Tammie Renee Mickle
When Jason Cole successfully finishes an undercover sting operation at the beginning of "Rift," it sounds like he's going to hang up the spurs and leave behind the madness and mayhem of major crimes for a safer environment - battling white-collar criminals from behind a desk instead. While we can tell that's not exactly the life he envisioned for himself and that he'd probably prefer to stay in the field, fighting against the worst of the bad guys in the city streets. His wife, Savannah, has also made it clear that she's got goals of her own that are equally important to consider.
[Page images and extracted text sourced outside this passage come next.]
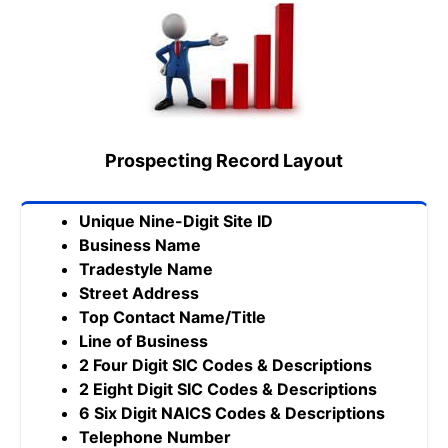
Prospecting Record Layout
Unique Nine-Digit Site ID
Business Name
Tradestyle Name
Street Address
Top Contact Name/Title
Line of Business
2 Four Digit SIC Codes & Descriptions
2 Eight Digit SIC Codes & Descriptions
6 Six Digit NAICS Codes & Descriptions
Telephone Number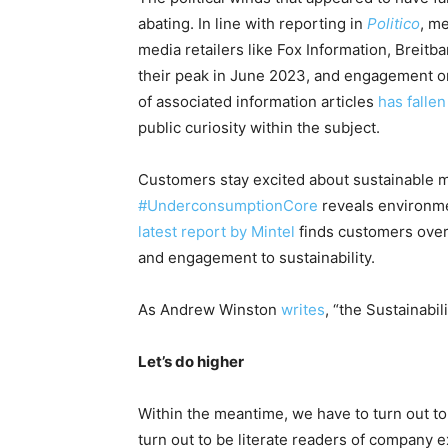
abating. In line with reporting in
Politico
, m
media retailers like Fox Information, Breitba
their peak in June 2023,
and engagement on 
of associated information articles
has falle
public curiosity within the subject
.
Customers stay excited about sustainable 
#UnderconsumptionCore
reveals environm
latest report by Mintel
finds customers over
and engagement to sustainability
.
As Andrew Winston
writes
, “the Sustainabil
Let’s do higher
Within the meantime, we have to turn out t
turn out to be literate readers of company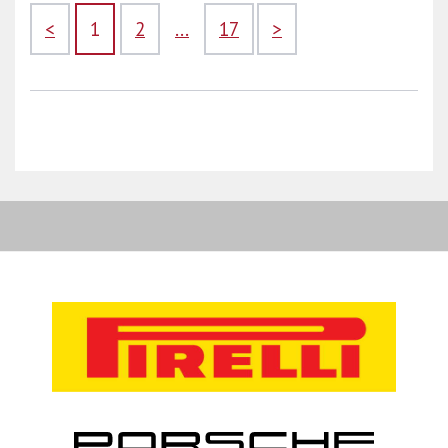
<
1
2
...
17
>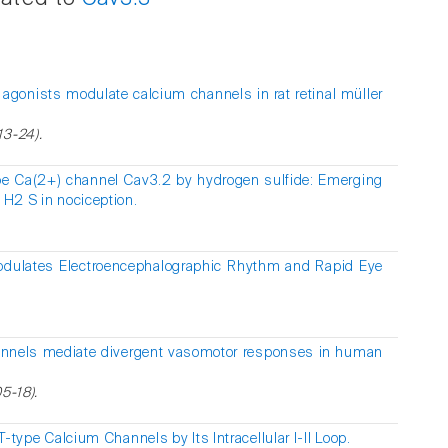
agonists modulate calcium channels in rat retinal müller
13-24).
ype Ca(2+) channel Cav3.2 by hydrogen sulfide: Emerging
 H2 S in nociception.
odulates Electroencephalographic Rhythm and Rapid Eye
nnels mediate divergent vasomotor responses in human
5-18).
T-type Calcium Channels by Its Intracellular I-II Loop.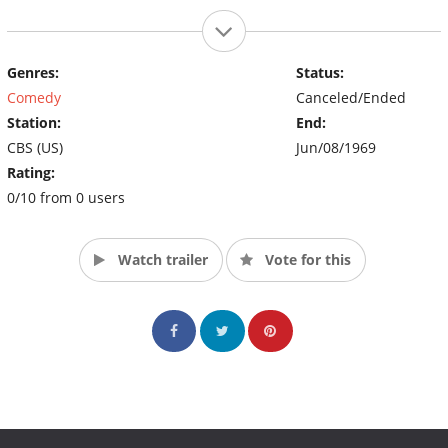
Genres:
Status:
Comedy
Canceled/Ended
Station:
End:
CBS (US)
Jun/08/1969
Rating:
0/10 from 0 users
Watch trailer
Vote for this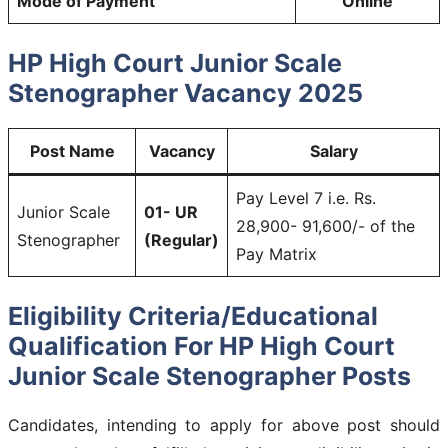
Mode of Payment
Online
HP High Court Junior Scale
Stenographer Vacancy 2025
Post Name
Vacancy
Salary
Pay Level 7 i.e. Rs.
Junior Scale
01- UR
28,900- 91,600/- of the
Stenographer
(Regular)
Pay Matrix
Eligibility Criteria/Educational
Qualification For HP High Court
Junior Scale Stenographer Posts
Candidates, intending to apply for above post should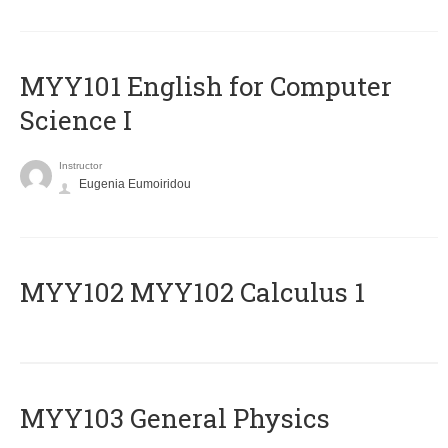
MYY101 English for Computer
Science I
Instructor
Eugenia Eumoiridou
ΜΥΥ102 MYY102 Calculus 1
MYY103 General Physics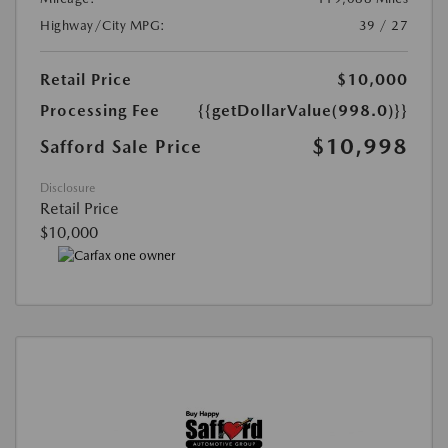
Highway/City MPG:
39 / 27
Retail Price
$10,000
Processing Fee
{{getDollarValue(998.0)}}
$10,998
Safford Sale Price
Disclosure
Retail Price
$10,000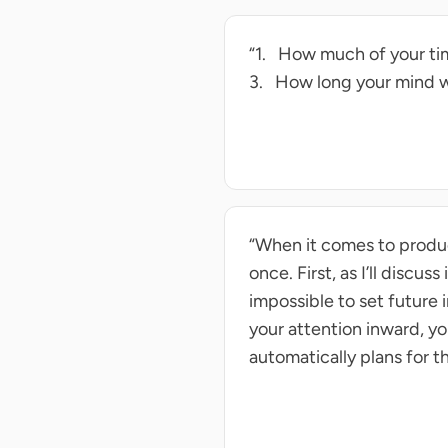
“1. How much of your tim
3. How long your mind w
“When it comes to produc
once. First, as I’ll discus
impossible to set future
your attention inward, yo
automatically plans for t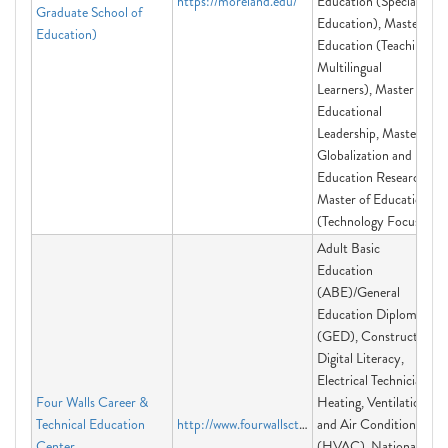
https://moreland.edu/
Education (Special
Graduate School of
Education), Master in
Education)
Education (Teaching
Multilingual
Learners), Master in
Educational
Leadership, Master in
Globalization and
Education Research,
Master of Education
(Technology Focus)
Adult Basic
Education
(ABE)/General
Education Diploma
(GED), Construction,
Digital Literacy,
Electrical Technician,
Four Walls Career &
Heating, Ventilation
Technical Education
http://www.fourwallsctec.org
and Air Conditioning
Center
(HVAC), National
That whole call to start a family thing, where you have kids and get the house with the white picket fence and all that comes with it – and some peace of mind for the both of them. Maybe it wouldn't be so bad for Jason.
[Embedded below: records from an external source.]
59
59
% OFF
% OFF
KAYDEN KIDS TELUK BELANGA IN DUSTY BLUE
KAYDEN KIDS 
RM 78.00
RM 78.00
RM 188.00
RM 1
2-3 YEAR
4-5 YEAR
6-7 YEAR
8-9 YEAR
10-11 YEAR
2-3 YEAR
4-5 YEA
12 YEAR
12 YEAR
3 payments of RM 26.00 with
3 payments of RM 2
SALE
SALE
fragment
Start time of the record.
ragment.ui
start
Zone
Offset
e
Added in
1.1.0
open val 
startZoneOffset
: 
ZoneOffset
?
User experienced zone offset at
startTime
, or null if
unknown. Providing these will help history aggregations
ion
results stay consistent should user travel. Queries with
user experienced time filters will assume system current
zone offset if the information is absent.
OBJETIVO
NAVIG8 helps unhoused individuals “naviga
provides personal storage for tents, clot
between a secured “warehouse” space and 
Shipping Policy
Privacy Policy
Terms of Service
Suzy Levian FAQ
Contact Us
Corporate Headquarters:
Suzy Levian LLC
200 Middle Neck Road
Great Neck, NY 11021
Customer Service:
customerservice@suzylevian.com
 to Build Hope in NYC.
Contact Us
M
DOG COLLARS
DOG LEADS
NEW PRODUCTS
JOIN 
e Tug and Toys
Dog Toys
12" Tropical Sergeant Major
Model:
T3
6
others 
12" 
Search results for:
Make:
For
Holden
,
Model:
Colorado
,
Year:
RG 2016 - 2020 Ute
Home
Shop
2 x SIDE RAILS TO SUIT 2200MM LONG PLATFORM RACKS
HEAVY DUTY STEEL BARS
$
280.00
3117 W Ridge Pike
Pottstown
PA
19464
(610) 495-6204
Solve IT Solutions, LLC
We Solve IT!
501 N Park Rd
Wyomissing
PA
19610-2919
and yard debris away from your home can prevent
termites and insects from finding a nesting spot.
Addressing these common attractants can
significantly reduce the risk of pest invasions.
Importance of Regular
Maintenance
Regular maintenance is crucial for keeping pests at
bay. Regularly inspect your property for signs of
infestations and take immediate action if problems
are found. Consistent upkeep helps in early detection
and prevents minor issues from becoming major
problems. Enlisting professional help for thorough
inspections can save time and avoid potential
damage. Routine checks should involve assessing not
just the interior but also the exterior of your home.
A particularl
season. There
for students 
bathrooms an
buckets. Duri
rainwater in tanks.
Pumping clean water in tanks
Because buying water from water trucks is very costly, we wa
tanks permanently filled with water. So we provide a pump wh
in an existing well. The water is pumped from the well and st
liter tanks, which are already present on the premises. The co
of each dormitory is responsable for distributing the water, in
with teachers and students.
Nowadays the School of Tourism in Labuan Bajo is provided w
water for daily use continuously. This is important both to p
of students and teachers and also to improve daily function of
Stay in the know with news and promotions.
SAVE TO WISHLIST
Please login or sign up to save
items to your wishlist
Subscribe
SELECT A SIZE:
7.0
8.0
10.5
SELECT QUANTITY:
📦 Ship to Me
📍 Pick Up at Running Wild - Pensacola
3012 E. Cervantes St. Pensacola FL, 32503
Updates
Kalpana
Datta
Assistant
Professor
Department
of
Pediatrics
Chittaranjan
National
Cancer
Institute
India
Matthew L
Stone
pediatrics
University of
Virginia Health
Wisely deciding to give it a try and see if there's anything to the adage of 'happy wife, happy life' – Cole is all set to make that transfer to an easier day-to-day routine. It's clear that Savannah is his number-one priority, and he's prepared to walk away from all the danger of his job as a cop to concentrate on building a more secure life for his wife and potential family-to-be. As he arrives early at a restaurant on his anniversary to share a meal with Savannah, she never shows up. Instead, we meet a mysterious stranger who offers Jason a theoretical choice – he could save everyone in the very room he's sitting in, or he could save one person instead. While it's fair to say that you've probably seen enough movies in your lifetime to recognize a bad guy when you see one - and that deep down you know exactly who that 'one person' Jason could choose to save will be, "Rift" is still a really decent film that's built on mental chess and gripping intensity. Director Jason Winn does a stellar job of taking you through this battle of wits and transforming what once seemed theoretical into a threat that's now all too real – and with bombs being the bad guy's weapon of choice, time is of the essence.
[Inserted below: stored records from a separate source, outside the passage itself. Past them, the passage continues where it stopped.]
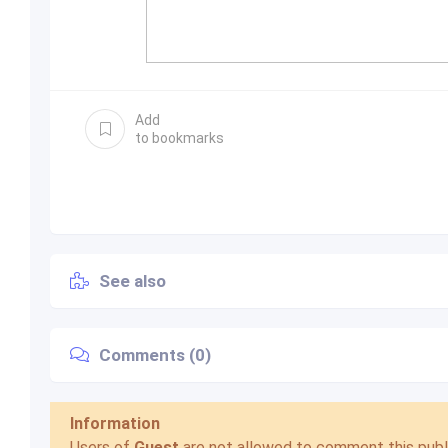
Add
to bookmarks
See also
Comments (0)
Information
Users of
Guest
are not allowed to comment this publi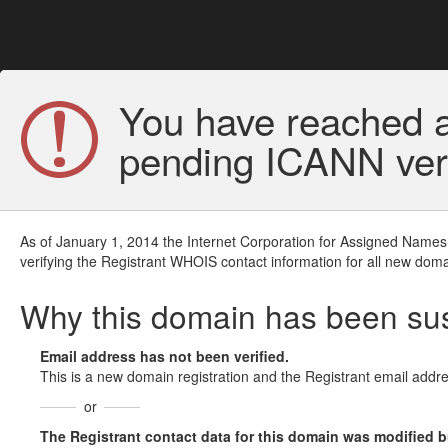
You have reached a
pending ICANN veri
As of January 1, 2014 the Internet Corporation for Assigned Names
verifying the Registrant WHOIS contact information for all new doma
Why this domain has been s
Email address has not been verified.
This is a new domain registration and the Registrant email addre
or
The Registrant contact data for this domain was modified but 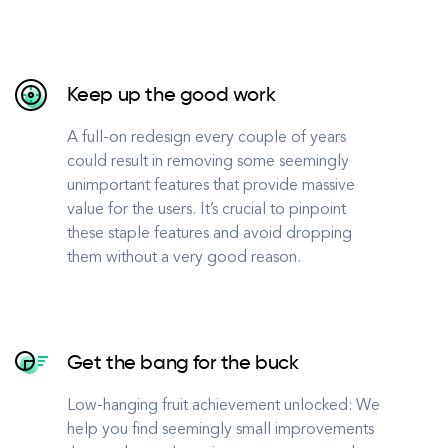
Keep up the good work
A full-on redesign every couple of years
could result in removing some seemingly
unimportant features that provide massive
value for the users. It’s crucial to pinpoint
these staple features and avoid dropping
them without a very good reason.
Get the bang for the buck
Low-hanging fruit achievement unlocked: We
help you find seemingly small improvements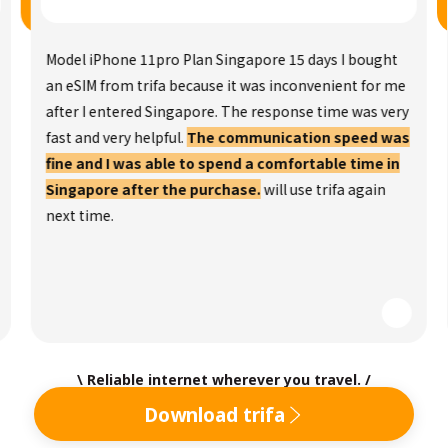
Model iPhone 11pro Plan Singapore 15 days I bought
an eSIM from trifa because it was inconvenient for me
after I entered Singapore. The response time was very
fast and very helpful.
The communication speed was
fine and I was able to spend a comfortable time in
Singapore after the purchase.
will use trifa again
next time.
\ Reliable internet wherever you travel. /
Download trifa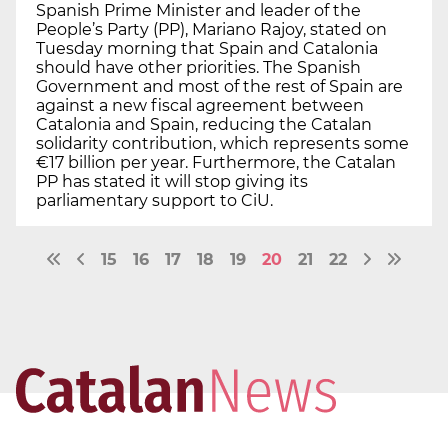
Spanish Prime Minister and leader of the
People’s Party (PP), Mariano Rajoy, stated on
Tuesday morning that Spain and Catalonia
should have other priorities. The Spanish
Government and most of the rest of Spain are
against a new fiscal agreement between
Catalonia and Spain, reducing the Catalan
solidarity contribution, which represents some
€17 billion per year. Furthermore, the Catalan
PP has stated it will stop giving its
parliamentary support to CiU.
15
16
17
18
19
20
21
22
There are many positives in how "Rift" has been made and how this story plays out in front of us. You've got Darren Cain playing Jason Cole, the cop, who does great work in giving his role the commanding presence required, with just a hint of a more traditional hands-off-my-wife type of machismo. You've also got Savannah, played by Brooke Montalvo, who makes the most of her time onscreen, either providing the serenity of the sweetness at the heart of this story or the backdrop of the plotline where the real intensity takes place regarding the choice Cole needs to make. You've also got Nikolai Valtteri played by Josh Hooks, a bad guy who arguably steals the show whenever he makes his presence known. Of all the characters written into this film, he gets to have the most fun with his role as the kind of dude that knows important things the rest of the people have yet to be clued into. I think in terms of a plotline too, "Rift" excels in how it poses the main question to Jason and us all in the process – we can put ourselves into his shoes for a moment and wonder what we would do if the same question of 'save everyone in the room or save one person' was put to us. What lengths would we go to to save the people we love? What would we do to save a total stranger? These are neat questions to ask yourself along the way, and of course, be thankful we don't actually have to make that choice. At least, hopefully, you don't have to make that choice. And if you have to make choices like that in life, how did you find the time to watch a movie?
I also thought the varied use of how the movie was filmed was highly effective in keeping us engaged. You've got your more traditional still-cam set-ups for sure, but you'll also find moments that are filmed like 'body cam' footage you'd see from the police, picture-in-picture shots where you see things onscreen like the characters would, and even a more aggressive first-person shooter-type of filming in there too. Keeping the visuals versatile was a great decision on the part of director Jason Winn, for sure.
While I did enjoy "Rift" and thought it was well-executed by all involved, I suppose there's still a bit of room to evolve in the writing of it at the end of the day – like I mentioned earlier, you will have seen many similar things in the crime/mystery realm before. That being said, it's not really what I'm referring to, though – I don't mind seeing a story I've seen before as long as it's told in the right way, and "Rift" certainly was when it's at its most intense. For me, it was more about the balance of it all. A combination of efforts from screenwriter Tammie Renee Mickle and Kendrick Foxx, who wrote the story - "Rift" can feel a bit too even when it comes right down to it…like in that half-climax/half-denouement type of way, and I'm not sure that's always the balance you want to strike.
I know I'm content to sit and watch once I'm invested in the characters – and credit to all of the actors we see in "Rift" who made that level of engagement so easy on us viewers – but story-wise, it felt like we spent quite a bit of time in the aftermath of the main plotline, almost as if we're setting up a "Rift" part two. And perhaps that's the intention – that'd be cool with me, and I'm sure with you too; but I'd still advise caution as to how much time is spent on that versus how much time is spent on the main storyline, make sense? All-in-all though, I'm really not complaining – "Rift" was highly watchable, makes sure to have its characters well-defined in terms of having that vulnerable hero we cheer for and a bad guy we can't get enough of, and while it might use a plotline we somewhat recognize, it's still one that never really gets old when it comes to movies in the action/mystery genres. It gets three and a half stars from me – "Rift" definitely entertains, and I'd be entirely interested in a sequel if there's a way to get this cast onboard once more.